— ENTRIES SUPPLIED —
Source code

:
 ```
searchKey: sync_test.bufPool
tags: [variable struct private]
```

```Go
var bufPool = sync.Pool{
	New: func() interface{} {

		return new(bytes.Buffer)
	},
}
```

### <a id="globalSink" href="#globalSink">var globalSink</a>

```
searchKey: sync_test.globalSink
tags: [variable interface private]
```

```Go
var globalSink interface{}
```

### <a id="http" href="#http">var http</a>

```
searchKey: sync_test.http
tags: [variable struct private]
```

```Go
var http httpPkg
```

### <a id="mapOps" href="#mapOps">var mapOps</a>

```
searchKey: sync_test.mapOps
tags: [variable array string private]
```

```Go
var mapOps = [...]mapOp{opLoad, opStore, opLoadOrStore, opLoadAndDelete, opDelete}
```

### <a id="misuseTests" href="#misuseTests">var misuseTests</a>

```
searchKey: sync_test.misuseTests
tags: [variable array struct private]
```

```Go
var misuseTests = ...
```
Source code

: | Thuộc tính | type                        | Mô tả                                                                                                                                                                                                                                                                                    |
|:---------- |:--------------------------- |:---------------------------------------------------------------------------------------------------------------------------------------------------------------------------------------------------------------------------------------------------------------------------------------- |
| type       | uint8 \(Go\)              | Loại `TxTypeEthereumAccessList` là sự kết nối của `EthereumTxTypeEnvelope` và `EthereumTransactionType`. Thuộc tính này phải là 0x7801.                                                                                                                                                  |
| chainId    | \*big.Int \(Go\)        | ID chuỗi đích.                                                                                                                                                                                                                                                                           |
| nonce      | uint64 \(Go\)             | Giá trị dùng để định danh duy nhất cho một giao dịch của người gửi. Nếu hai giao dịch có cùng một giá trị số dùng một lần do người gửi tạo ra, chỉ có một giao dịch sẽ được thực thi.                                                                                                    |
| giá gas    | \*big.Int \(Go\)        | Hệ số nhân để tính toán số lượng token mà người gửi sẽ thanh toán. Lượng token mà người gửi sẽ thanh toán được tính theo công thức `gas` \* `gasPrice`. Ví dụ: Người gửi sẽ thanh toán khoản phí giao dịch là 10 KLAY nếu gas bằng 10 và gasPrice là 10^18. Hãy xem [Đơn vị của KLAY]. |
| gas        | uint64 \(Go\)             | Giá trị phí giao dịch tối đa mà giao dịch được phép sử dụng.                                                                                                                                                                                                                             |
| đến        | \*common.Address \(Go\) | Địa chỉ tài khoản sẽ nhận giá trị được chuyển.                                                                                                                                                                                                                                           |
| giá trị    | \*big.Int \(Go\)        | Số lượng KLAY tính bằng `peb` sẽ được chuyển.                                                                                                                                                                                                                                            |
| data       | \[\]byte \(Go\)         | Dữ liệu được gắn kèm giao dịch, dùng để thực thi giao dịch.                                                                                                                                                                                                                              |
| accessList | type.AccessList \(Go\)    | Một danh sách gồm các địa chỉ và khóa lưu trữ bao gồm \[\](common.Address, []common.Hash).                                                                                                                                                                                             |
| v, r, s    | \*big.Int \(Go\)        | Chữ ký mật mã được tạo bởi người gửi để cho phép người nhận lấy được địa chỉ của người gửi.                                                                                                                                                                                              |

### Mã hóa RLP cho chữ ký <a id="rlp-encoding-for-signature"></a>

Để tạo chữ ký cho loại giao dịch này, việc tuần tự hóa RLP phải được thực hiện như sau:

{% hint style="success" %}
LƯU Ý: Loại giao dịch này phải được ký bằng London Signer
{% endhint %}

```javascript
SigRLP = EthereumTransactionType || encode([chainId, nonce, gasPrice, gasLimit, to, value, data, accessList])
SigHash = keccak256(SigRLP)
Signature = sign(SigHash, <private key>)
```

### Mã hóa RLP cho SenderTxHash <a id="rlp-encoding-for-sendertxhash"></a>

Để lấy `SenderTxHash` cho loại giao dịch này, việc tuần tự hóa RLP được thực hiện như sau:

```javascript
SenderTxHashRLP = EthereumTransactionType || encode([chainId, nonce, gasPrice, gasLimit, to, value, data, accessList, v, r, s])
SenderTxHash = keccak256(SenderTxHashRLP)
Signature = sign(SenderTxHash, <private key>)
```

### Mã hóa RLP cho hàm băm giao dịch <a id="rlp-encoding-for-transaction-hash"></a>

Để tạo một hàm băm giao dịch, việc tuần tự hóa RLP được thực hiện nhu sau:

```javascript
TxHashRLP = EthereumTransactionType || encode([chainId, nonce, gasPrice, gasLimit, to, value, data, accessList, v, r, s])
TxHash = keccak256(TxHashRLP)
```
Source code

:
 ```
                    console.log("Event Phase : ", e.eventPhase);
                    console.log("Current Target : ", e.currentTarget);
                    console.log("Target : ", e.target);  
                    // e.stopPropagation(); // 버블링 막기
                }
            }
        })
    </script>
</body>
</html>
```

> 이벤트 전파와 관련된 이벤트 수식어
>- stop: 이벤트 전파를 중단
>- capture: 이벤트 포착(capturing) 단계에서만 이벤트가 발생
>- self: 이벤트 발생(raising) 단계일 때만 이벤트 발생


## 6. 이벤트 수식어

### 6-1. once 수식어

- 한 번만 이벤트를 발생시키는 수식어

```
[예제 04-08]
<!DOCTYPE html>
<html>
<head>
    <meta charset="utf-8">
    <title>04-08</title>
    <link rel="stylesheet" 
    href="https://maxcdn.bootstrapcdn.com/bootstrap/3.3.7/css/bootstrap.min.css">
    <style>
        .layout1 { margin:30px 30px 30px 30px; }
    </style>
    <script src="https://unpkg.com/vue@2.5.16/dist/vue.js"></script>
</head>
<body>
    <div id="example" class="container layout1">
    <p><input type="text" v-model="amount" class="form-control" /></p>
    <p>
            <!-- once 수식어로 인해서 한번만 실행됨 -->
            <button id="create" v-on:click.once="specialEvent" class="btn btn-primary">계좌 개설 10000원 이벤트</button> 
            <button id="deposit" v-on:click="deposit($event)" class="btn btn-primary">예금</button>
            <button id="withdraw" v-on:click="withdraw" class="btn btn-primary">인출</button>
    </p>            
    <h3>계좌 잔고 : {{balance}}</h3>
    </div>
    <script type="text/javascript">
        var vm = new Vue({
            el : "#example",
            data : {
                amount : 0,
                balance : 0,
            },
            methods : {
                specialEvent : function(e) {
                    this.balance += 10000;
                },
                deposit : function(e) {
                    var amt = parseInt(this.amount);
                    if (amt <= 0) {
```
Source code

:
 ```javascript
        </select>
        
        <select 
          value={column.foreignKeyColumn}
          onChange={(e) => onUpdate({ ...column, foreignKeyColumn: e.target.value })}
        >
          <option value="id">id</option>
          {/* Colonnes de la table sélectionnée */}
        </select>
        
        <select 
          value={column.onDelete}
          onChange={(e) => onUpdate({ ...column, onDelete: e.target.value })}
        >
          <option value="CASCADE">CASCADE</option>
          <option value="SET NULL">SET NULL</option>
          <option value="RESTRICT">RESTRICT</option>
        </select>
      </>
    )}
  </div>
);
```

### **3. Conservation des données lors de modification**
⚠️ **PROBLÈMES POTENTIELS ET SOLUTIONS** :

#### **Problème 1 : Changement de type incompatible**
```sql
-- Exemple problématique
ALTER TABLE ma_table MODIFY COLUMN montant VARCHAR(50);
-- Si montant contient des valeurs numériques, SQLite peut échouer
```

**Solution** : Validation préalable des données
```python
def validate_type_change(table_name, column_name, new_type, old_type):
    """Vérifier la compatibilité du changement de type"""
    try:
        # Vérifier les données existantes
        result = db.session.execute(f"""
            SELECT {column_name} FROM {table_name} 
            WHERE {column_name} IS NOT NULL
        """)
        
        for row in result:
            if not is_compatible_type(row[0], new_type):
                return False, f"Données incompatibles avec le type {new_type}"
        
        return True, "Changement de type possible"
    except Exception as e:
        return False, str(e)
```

— WHAT NEEDS TO BE DONE —
Each entry is to be output exactly as it was written.

— RESULT OF THIS EXERCISE —
Source code

:
 ```
searchKey: sync_test.bufPool
tags: [variable struct private]
```

```Go
var bufPool = sync.Pool{
	New: func() interface{} {

		return new(bytes.Buffer)
	},
}
```

### <a id="globalSink" href="#globalSink">var globalSink</a>

```
searchKey: sync_test.globalSink
tags: [variable interface private]
```

```Go
var globalSink interface{}
```

### <a id="http" href="#http">var http</a>

```
searchKey: sync_test.http
tags: [variable struct private]
```

```Go
var http httpPkg
```

### <a id="mapOps" href="#mapOps">var mapOps</a>

```
searchKey: sync_test.mapOps
tags: [variable array string private]
```

```Go
var mapOps = [...]mapOp{opLoad, opStore, opLoadOrStore, opLoadAndDelete, opDelete}
```

### <a id="misuseTests" href="#misuseTests">var misuseTests</a>

```
searchKey: sync_test.misuseTests
tags: [variable array struct private]
```

```Go
var misuseTests = ...
```
Source code

: | Thuộc tính | type                        | Mô tả                                                                                                                                                                                                                                                                                    |
|:---------- |:--------------------------- |:---------------------------------------------------------------------------------------------------------------------------------------------------------------------------------------------------------------------------------------------------------------------------------------- |
| type       | uint8 \(Go\)              | Loại `TxTypeEthereumAccessList` là sự kết nối của `EthereumTxTypeEnvelope` và `EthereumTransactionType`. Thuộc tính này phải là 0x7801.                                                                                                                                                  |
| chainId    | \*big.Int \(Go\)        | ID chuỗi đích.                                                                                                                                                                                                                                                                           |
| nonce      | uint64 \(Go\)             | Giá trị dùng để định danh duy nhất cho một giao dịch của người gửi. Nếu hai giao dịch có cùng một giá trị số dùng một lần do người gửi tạo ra, chỉ có một giao dịch sẽ được thực thi.                                                                                                    |
| giá gas    | \*big.Int \(Go\)        | Hệ số nhân để tính toán số lượng token mà người gửi sẽ thanh toán. Lượng token mà người gửi sẽ thanh toán được tính theo công thức `gas` \* `gasPrice`. Ví dụ: Người gửi sẽ thanh toán khoản phí giao dịch là 10 KLAY nếu gas bằng 10 và gasPrice là 10^18. Hãy xem [Đơn vị của KLAY]. |
| gas        | uint64 \(Go\)             | Giá trị phí giao dịch tối đa mà giao dịch được phép sử dụng.                                                                                                                                                                                                                             |
| đến        | \*common.Address \(Go\) | Địa chỉ tài khoản sẽ nhận giá trị được chuyển.                                                                                                                                                                                                                                           |
| giá trị    | \*big.Int \(Go\)        | Số lượng KLAY tính bằng `peb` sẽ được chuyển.                                                                                                                                                                                                                                            |
| data       | \[\]byte \(Go\)         | Dữ liệu được gắn kèm giao dịch, dùng để thực thi giao dịch.                                                                                                                                                                                                                              |
| accessList | type.AccessList \(Go\)    | Một danh sách gồm các địa chỉ và khóa lưu trữ bao gồm \[\](common.Address, []common.Hash).                                                                                                                                                                                             |
| v, r, s    | \*big.Int \(Go\)        | Chữ ký mật mã được tạo bởi người gửi để cho phép người nhận lấy được địa chỉ của người gửi.                                                                                                                                                                                              |

### Mã hóa RLP cho chữ ký <a id="rlp-encoding-for-signature"></a>

Để tạo chữ ký cho loại giao dịch này, việc tuần tự hóa RLP phải được thực hiện như sau:

{% hint style="success" %}
LƯU Ý: Loại giao dịch này phải được ký bằng London Signer
{% endhint %}

```javascript
SigRLP = EthereumTransactionType || encode([chainId, nonce, gasPrice, gasLimit, to, value, data, accessList])
SigHash = keccak256(SigRLP)
Signature = sign(SigHash, <private key>)
```

### Mã hóa RLP cho SenderTxHash <a id="rlp-encoding-for-sendertxhash"></a>

Để lấy `SenderTxHash` cho loại giao dịch này, việc tuần tự hóa RLP được thực hiện như sau:

```javascript
SenderTxHashRLP = EthereumTransactionType || encode([chainId, nonce, gasPrice, gasLimit, to, value, data, accessList, v, r, s])
SenderTxHash = keccak256(SenderTxHashRLP)
Signature = sign(SenderTxHash, <private key>)
```

### Mã hóa RLP cho hàm băm giao dịch <a id="rlp-encoding-for-transaction-hash"></a>

Để tạo một hàm băm giao dịch, việc tuần tự hóa RLP được thực hiện nhu sau:

```javascript
TxHashRLP = EthereumTransactionType || encode([chainId, nonce, gasPrice, gasLimit, to, value, data, accessList, v, r, s])
TxHash = keccak256(TxHashRLP)
```
Source code

:
 ```
                    console.log("Event Phase : ", e.eventPhase);
                    console.log("Current Target : ", e.currentTarget);
                    console.log("Target : ", e.target);  
                    // e.stopPropagation(); // 버블링 막기
                }
            }
        })
    </script>
</body>
</html>
```

> 이벤트 전파와 관련된 이벤트 수식어
>- stop: 이벤트 전파를 중단
>- capture: 이벤트 포착(capturing) 단계에서만 이벤트가 발생
>- self: 이벤트 발생(raising) 단계일 때만 이벤트 발생


## 6. 이벤트 수식어

### 6-1. once 수식어

- 한 번만 이벤트를 발생시키는 수식어

```
[예제 04-08]
<!DOCTYPE html>
<html>
<head>
    <meta charset="utf-8">
    <title>04-08</title>
    <link rel="stylesheet" 
    href="https://maxcdn.bootstrapcdn.com/bootstrap/3.3.7/css/bootstrap.min.css">
    <style>
        .layout1 { margin:30px 30px 30px 30px; }
    </style>
    <script src="https://unpkg.com/vue@2.5.16/dist/vue.js"></script>
</head>
<body>
    <div id="example" class="container layout1">
    <p><input type="text" v-model="amount" class="form-control" /></p>
    <p>
            <!-- once 수식어로 인해서 한번만 실행됨 -->
            <button id="create" v-on:click.once="specialEvent" class="btn btn-primary">계좌 개설 10000원 이벤트</button> 
            <button id="deposit" v-on:click="deposit($event)" class="btn btn-primary">예금</button>
            <button id="withdraw" v-on:click="withdraw" class="btn btn-primary">인출</button>
    </p>            
    <h3>계좌 잔고 : {{balance}}</h3>
    </div>
    <script type="text/javascript">
        var vm = new Vue({
            el : "#example",
            data : {
                amount : 0,
                balance : 0,
            },
            methods : {
                specialEvent : function(e) {
                    this.balance += 10000;
                },
                deposit : function(e) {
                    var amt = parseInt(this.amount);
                    if (amt <= 0) {
```
Source code

:
 ```javascript
        </select>
        
        <select 
          value={column.foreignKeyColumn}
          onChange={(e) => onUpdate({ ...column, foreignKeyColumn: e.target.value })}
        >
          <option value="id">id</option>
          {/* Colonnes de la table sélectionnée */}
        </select>
        
        <select 
          value={column.onDelete}
          onChange={(e) => onUpdate({ ...column, onDelete: e.target.value })}
        >
          <option value="CASCADE">CASCADE</option>
          <option value="SET NULL">SET NULL</option>
          <option value="RESTRICT">RESTRICT</option>
        </select>
      </>
    )}
  </div>
);
```

### **3. Conservation des données lors de modification**
⚠️ **PROBLÈMES POTENTIELS ET SOLUTIONS** :

#### **Problème 1 : Changement de type incompatible**
```sql
-- Exemple problématique
ALTER TABLE ma_table MODIFY COLUMN montant VARCHAR(50);
-- Si montant contient des valeurs numériques, SQLite peut échouer
```

**Solution** : Validation préalable des données
```python
def validate_type_change(table_name, column_name, new_type, old_type):
    """Vérifier la compatibilité du changement de type"""
    try:
        # Vérifier les données existantes
        result = db.session.execute(f"""
            SELECT {column_name} FROM {table_name} 
            WHERE {column_name} IS NOT NULL
        """)
        
        for row in result:
            if not is_compatible_type(row[0], new_type):
                return False, f"Données incompatibles avec le type {new_type}"
        
        return True, "Changement de type possible"
    except Exception as e:
        return False, str(e)
```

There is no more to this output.